Después de la desaparición de dos ciudades del planeta, Hiroshima y Nagasaki del derrotado Japón en el verano de 1945, a manos del Ejército estadounidense, la dinámica guerrera llegó a un nivel de cierre lógico. La capacidad de destrucción total de la vida humana que a partir de ese momento alcanzaron algunos de los arsenales del mundo, cierra el ciclo instrumental-metafísico de la guerra. Lo que para algunos pacifistas y ecologistas es un escándalo, aquí es interpretado, siguiendo la terminología luhmanniana, como una clausura paradójica de la evolución guerrera de la especie. Al correr estrechamente ligada a la inventiva y desarrollo tecnológico, la guerra llegó a un punto en el que sus expectativas y razón de ser han sido rebasadas, al ser llevadas al extremo, aunque sea como mera virtualidad. Es así que el máximo objetivo de la guerra, la destrucción, llega al punto que cancela las consecuencias secundarias, pero inherentes, de positividad eficaz. En tanto que probabilidad, esta anomalía ha podido ser controlada en términos de riesgo a través de una semántica ad-hoc de la disuasión y la posibilidad de utilización de tal poder destructivo, justo como ocurrió de forma más que eficaz durante la Guerra Fría.
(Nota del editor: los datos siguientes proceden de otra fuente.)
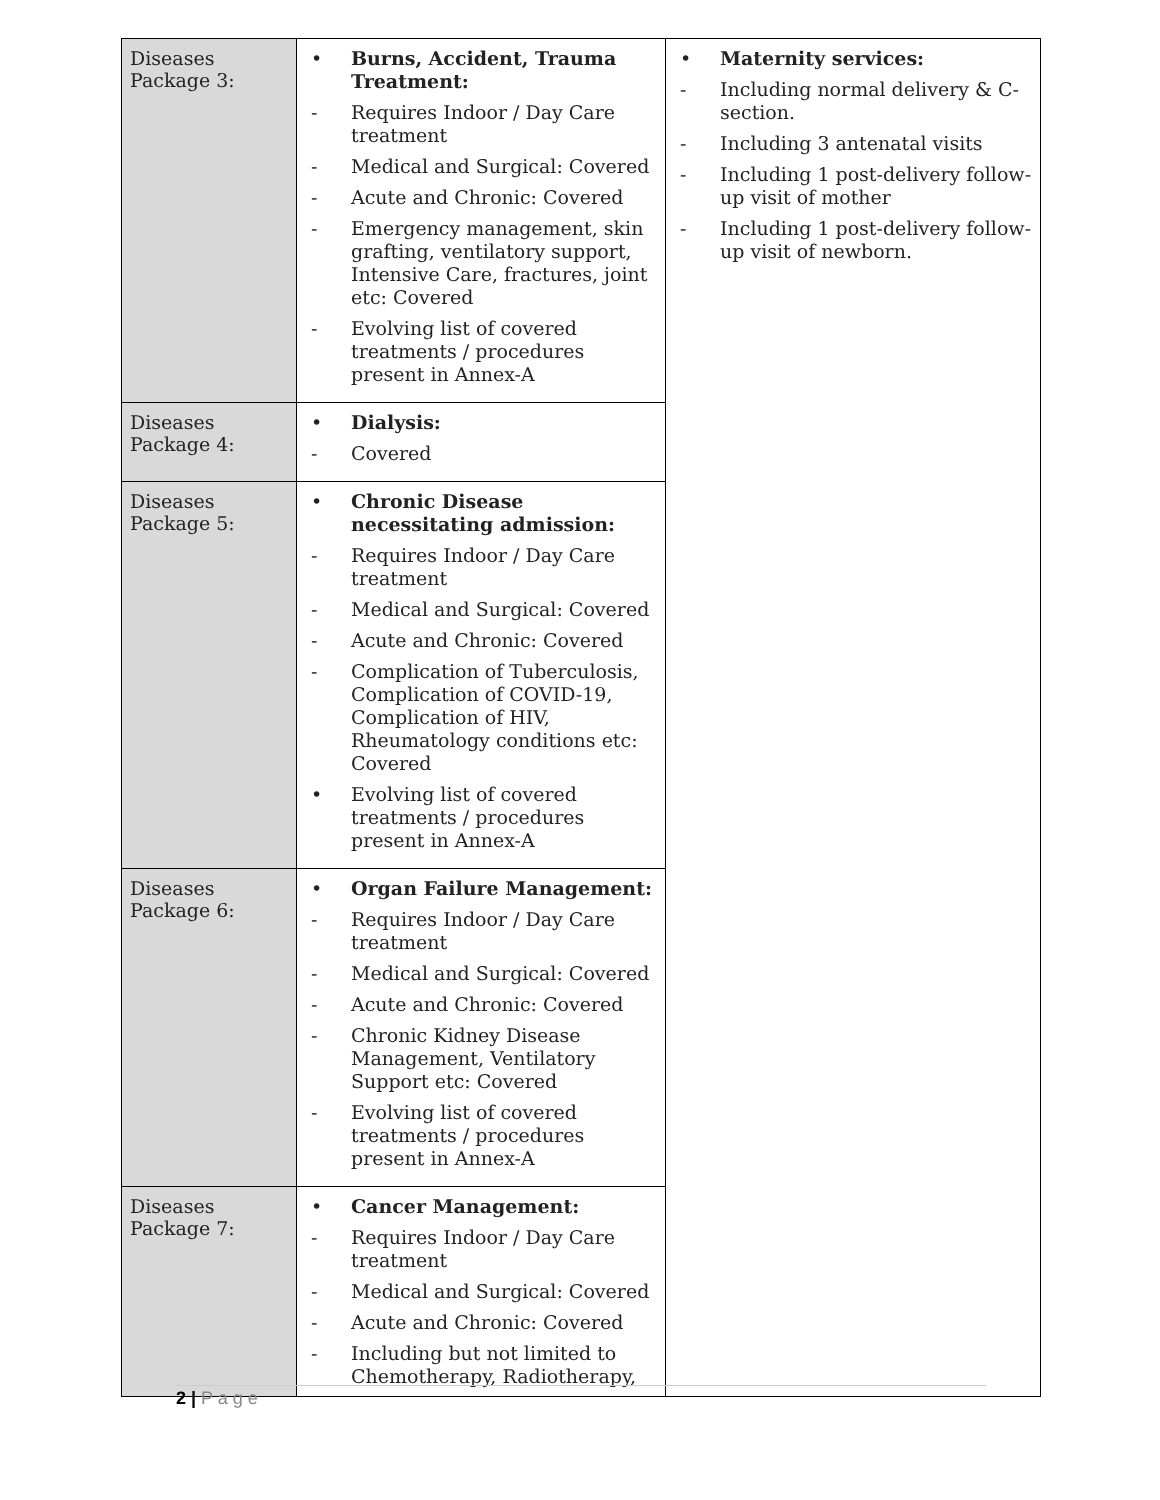| Diseases Package 3: | • Burns, Accident, Trauma Treatment: - Requires Indoor / Day Care treatment - Medical and Surgical: Covered - Acute and Chronic: Covered - Emergency management, skin grafting, ventilatory support, Intensive Care, fractures, joint etc: Covered - Evolving list of covered treatments / procedures present in Annex-A | • Maternity services: - Including normal delivery & C-section. - Including 3 antenatal visits - Including 1 post-delivery follow-up visit of mother - Including 1 post-delivery follow-up visit of newborn. |
| Diseases Package 4: | • Dialysis: - Covered | |
| Diseases Package 5: | • Chronic Disease necessitating admission: - Requires Indoor / Day Care treatment - Medical and Surgical: Covered - Acute and Chronic: Covered - Complication of Tuberculosis, Complication of COVID-19, Complication of HIV, Rheumatology conditions etc: Covered • Evolving list of covered treatments / procedures present in Annex-A | |
| Diseases Package 6: | • Organ Failure Management: - Requires Indoor / Day Care treatment - Medical and Surgical: Covered - Acute and Chronic: Covered - Chronic Kidney Disease Management, Ventilatory Support etc: Covered - Evolving list of covered treatments / procedures present in Annex-A | |
| Diseases Package 7: | • Cancer Management: - Requires Indoor / Day Care treatment - Medical and Surgical: Covered - Acute and Chronic: Covered - Including but not limited to Chemotherapy, Radiotherapy, | |
2 | P a g e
En tanto que potencia o capacidad de llegar a ser, cabría preguntarse si el mero hecho de que esa virtualidad tienda al acto efectivo en un futuro posible no representa el corto circuito del desarrollo cíclico guerrero y con éste de la humanidad toda. Cabría preguntarse, en suma, si, como afirma el Juez Holden de McCarthy, “Todo juego aspira a la categoría de guerra, pues en ésta el envite lo devora todo, juego y jugadores y la guerra es el juego definitivo porque a la postre la guerra es un forzar la unidad de la existencia. La guerra es Dios”.
2 comentarios:
Creo que Clausewitz tenía razón cuando escribió que la guerra es la continuación de la política por otros medios. Y le hubiera encantado la actual posibilidad mediática de asistir a la guerra como quien asiste a la ópera (hasta con un libreto de la obra, que indica quiénes son los "buenos" y quiénes los "malos").
En el fondo, Manuel, creo que la historia es cíclica. Hoy en día nos parece atroz la destrucción de Hiroshima y Nagasaki, pero los romanos supieron destruir Cartago por completo (con otros medios, claro está) y hasta echaron sal en el terreno donde se asentaba la ciudad, para que nada volviera a crecer allí.
Todo muy posmoderno, si lo miramos bien!!!
Va un abrazo.
De acuerdo, Pelado, y sin la guerra, para bien y para mal, no seríamos la especie que somos; abrazo igual.